L’habitude prise de soutenir les sons pour l’imitation du chant, procure encore un avantage bien remarquable : elle augmente le volume du son, en même tems qu’elle en améliore la qualité. Un élève bien organisé s’accoutumera de lui même à soutenir à la fois après qu’elles auront été touchées, même dans les traits rapides, toutes les notes qui forment ensemble une harmonie régulière. De la réunion de toutes ces vibrations résulte une richesse de son qui fait plus que quadrupler les moyens naturels du Piano : nous nous sommes plus étendus sur ce sujet dans l’article doigté de l’avertissement qui suit.

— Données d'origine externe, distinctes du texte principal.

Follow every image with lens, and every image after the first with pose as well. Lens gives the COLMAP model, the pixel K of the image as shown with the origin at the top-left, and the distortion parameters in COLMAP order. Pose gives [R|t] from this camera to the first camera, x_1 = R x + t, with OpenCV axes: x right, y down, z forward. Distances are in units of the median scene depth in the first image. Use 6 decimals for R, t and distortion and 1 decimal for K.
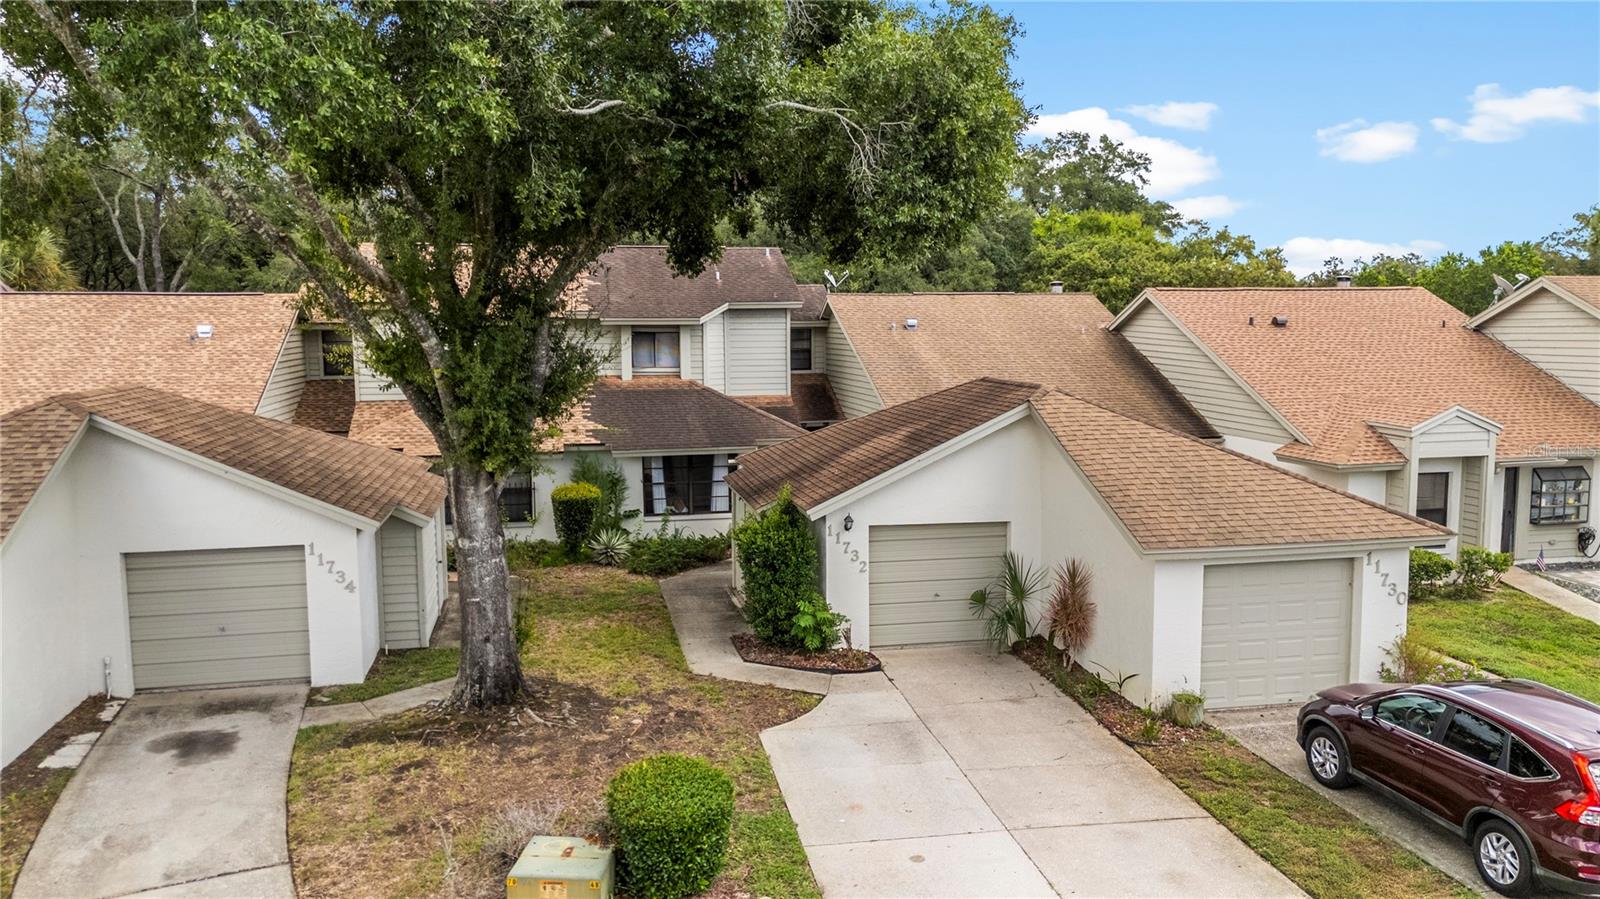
lens RADIAL K [[1184.1, 0, 800.0], [0, 1184.1, 449.5], [0, 0, 1]] dist [0.053945, -0.046303]
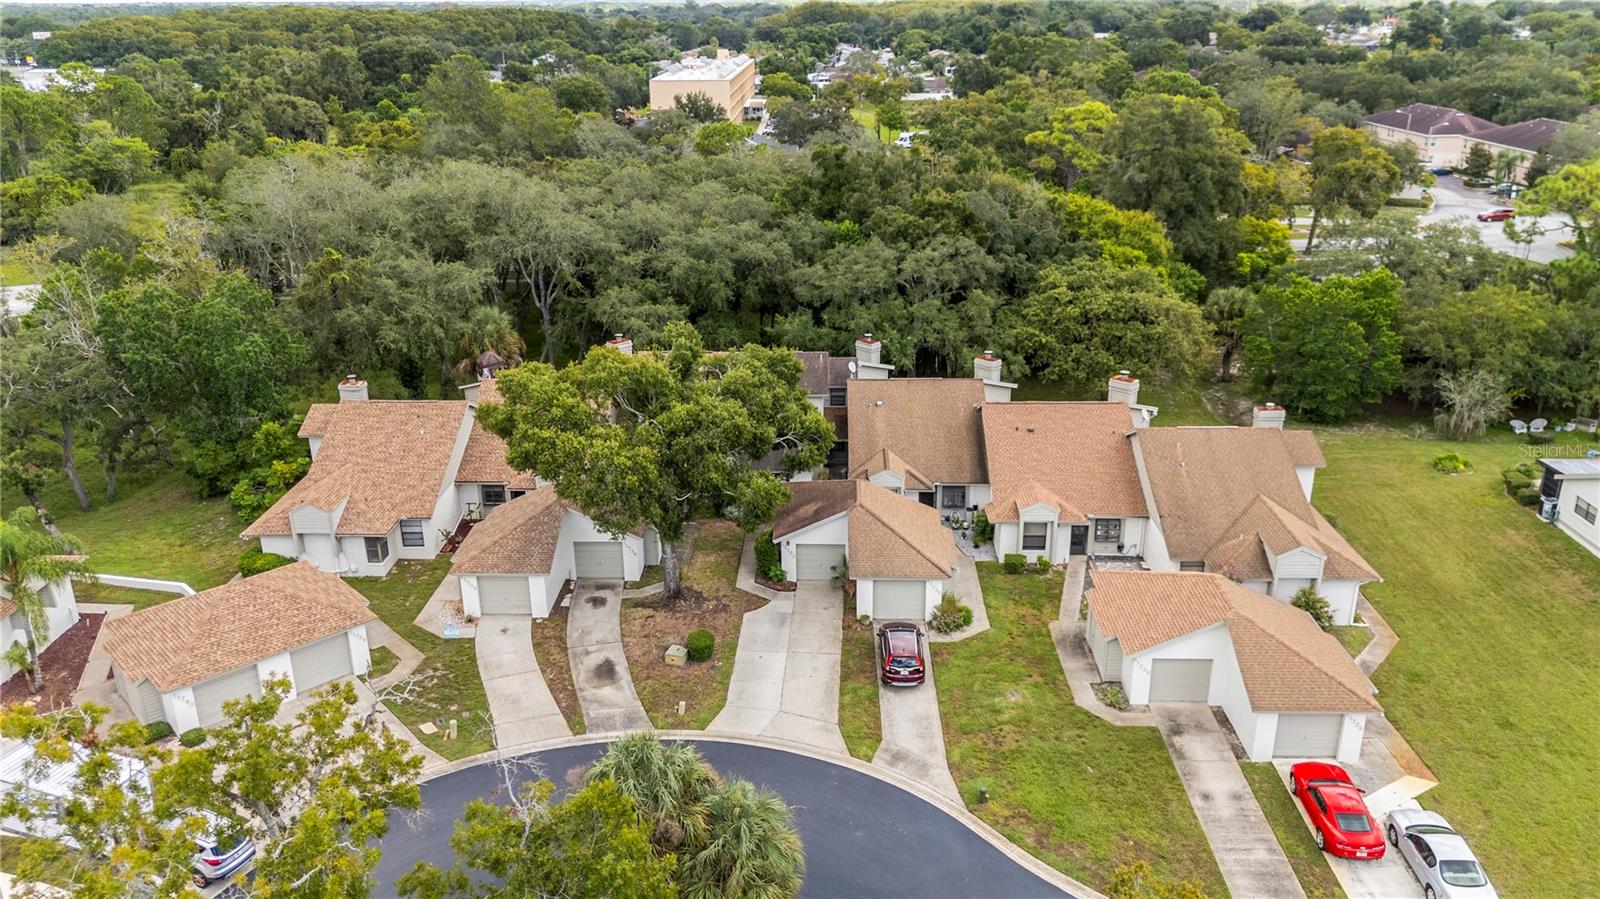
lens RADIAL K [[1175.3, 0, 800.0], [0, 1175.3, 449.5], [0, 0, 1]] dist [0.079877, -0.098298]
pose [[0.972467, 0.077089, -0.219921, 0.783110], [-0.020284, 0.968120, 0.249664, -1.012624], [0.232156, -0.238329, 0.943028, -1.953828]]
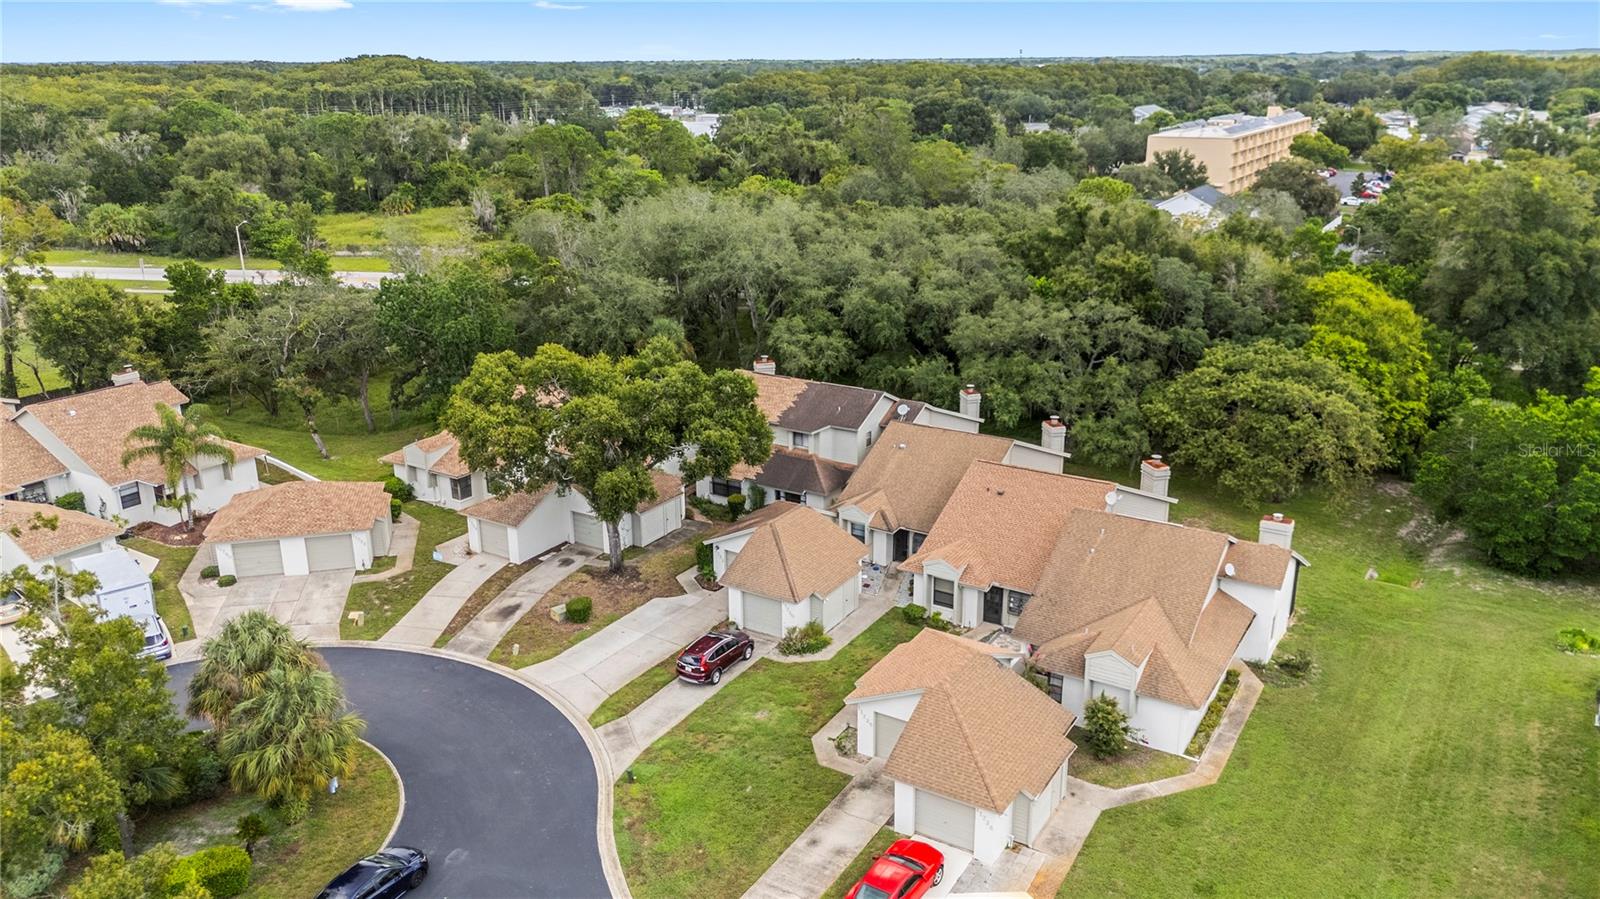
lens RADIAL K [[1175.3, 0, 800.0], [0, 1175.3, 449.5], [0, 0, 1]] dist [0.079877, -0.098298]
pose [[0.726184, 0.214602, -0.653148, 2.543951], [-0.075402, 0.969163, 0.234600, -1.100158], [0.683353, -0.121114, 0.719972, -1.321022]]
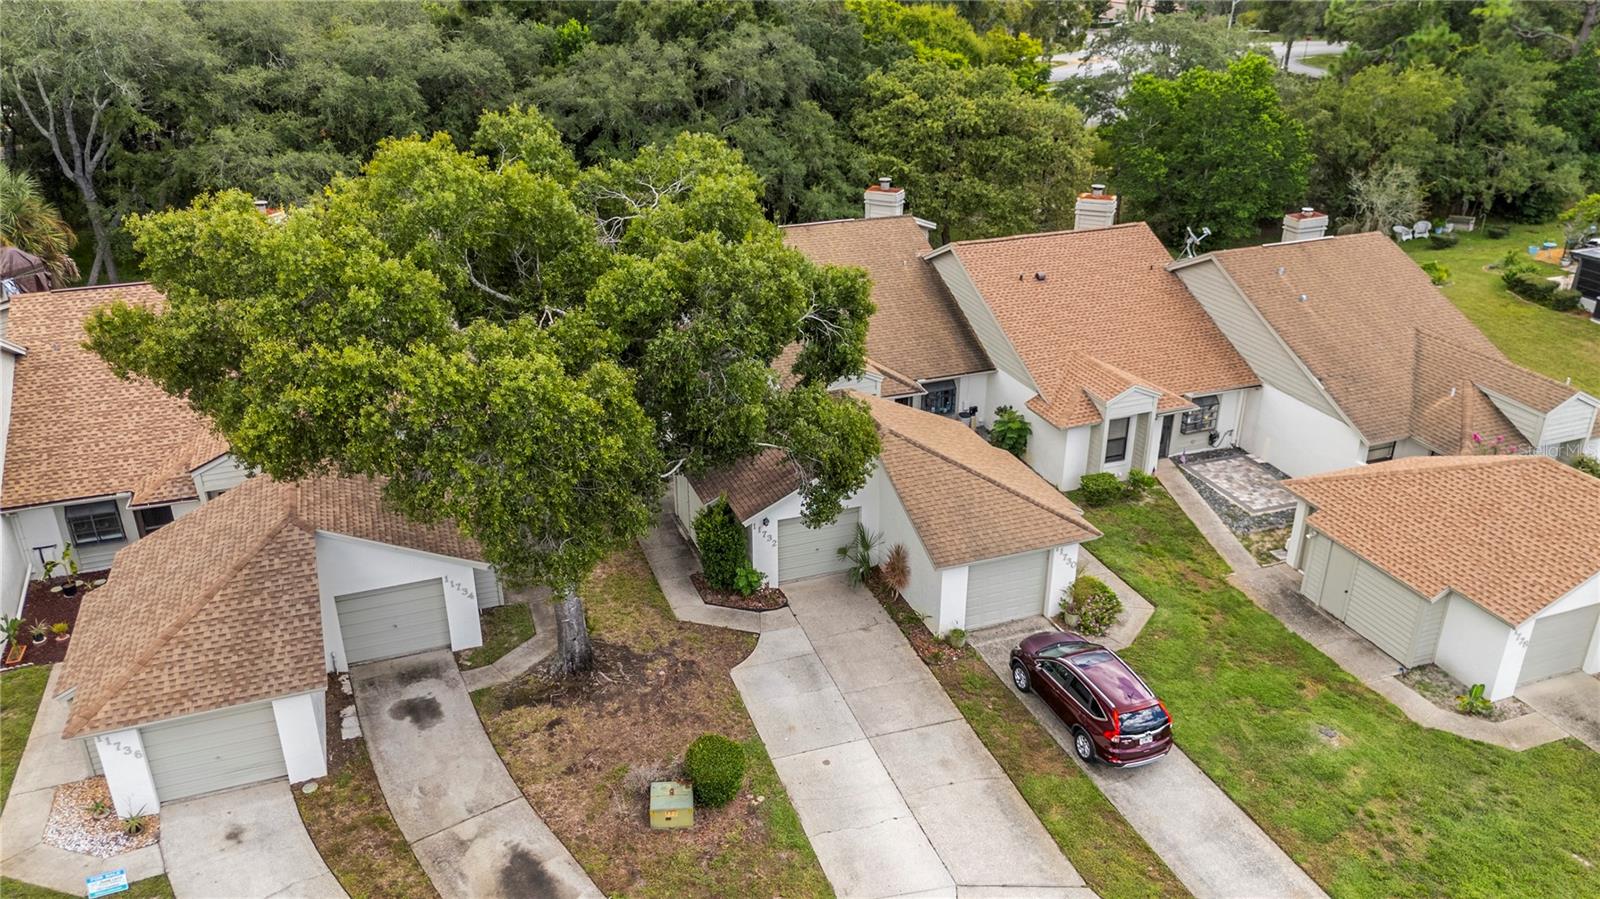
lens RADIAL K [[1184.1, 0, 800.0], [0, 1184.1, 449.5], [0, 0, 1]] dist [0.053945, -0.046303]
pose [[0.988048, -0.061071, 0.141535, -0.149970], [0.013014, 0.947942, 0.318176, -0.603857], [-0.153598, -0.312531, 0.937407, -0.559134]]
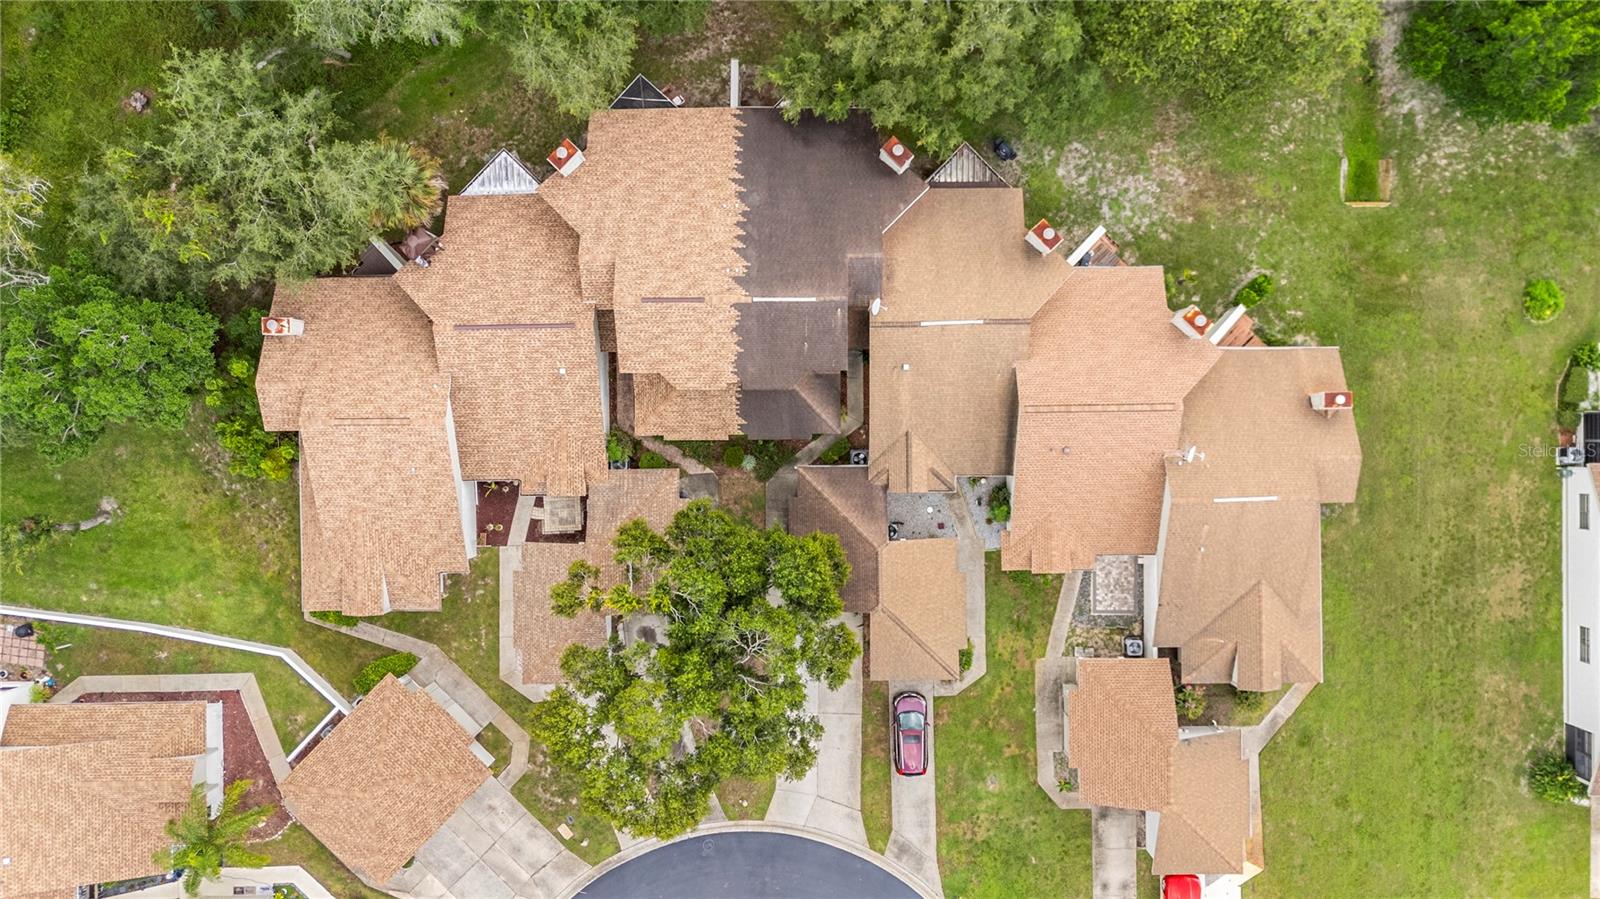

Le jeune pianiste qui voudra perfectionner l’art du chant, devra se choisir un modèle parmi les grands chanteurs de l’école d’Italie, le suivre pas à pas, réfléchir sur ses moyens pour juger les cas où il peuvent s’appliquer exactement au mécanisme du Piano, et ceux où pour produire des effets semblables, il faut employer des moyens contraires. Les grands artistes dans les arts du dessin savent tous quels heureux résultats l’on peut obtenir de ces déceptions calculées qui altèrent les proportions et les formes des objets, dans la vue de les faire paraître ce qu’ils doivent être. Pourquoi dans le bel art de la musique renoncer aux illusions dont le génie a su agrandir les autres arts ? Pourquoi se borner à faire dire pauvrement au Piano le peu que son mécanisme semble lui permettre de dire, sans chercher à l’initier dans les secrets de l’art par des illusions qui lui soient propres, et à étendre pour lui le domaine de l’expression et des effets dramatiques ?

Nous prévoyons que ces principes pourront être taxés de singularité, peut-être même l’application en sera-t-elle regardée comme impossible par des élèves qui ne seront pas en état de les sentir et d’en tirer parti : ceux-là devront rester dans la route ordinaire. Notre but en publiant cet ouvrage, est de procurer à quelques jeunes artistes qui n’ont pas les moyens d’obtenir de bonnes lecons, une existance honorable, en les aidant à sortir de la route si facile et si défectueuse de ce qu’on nomme aujourd’hui talent d’exécution.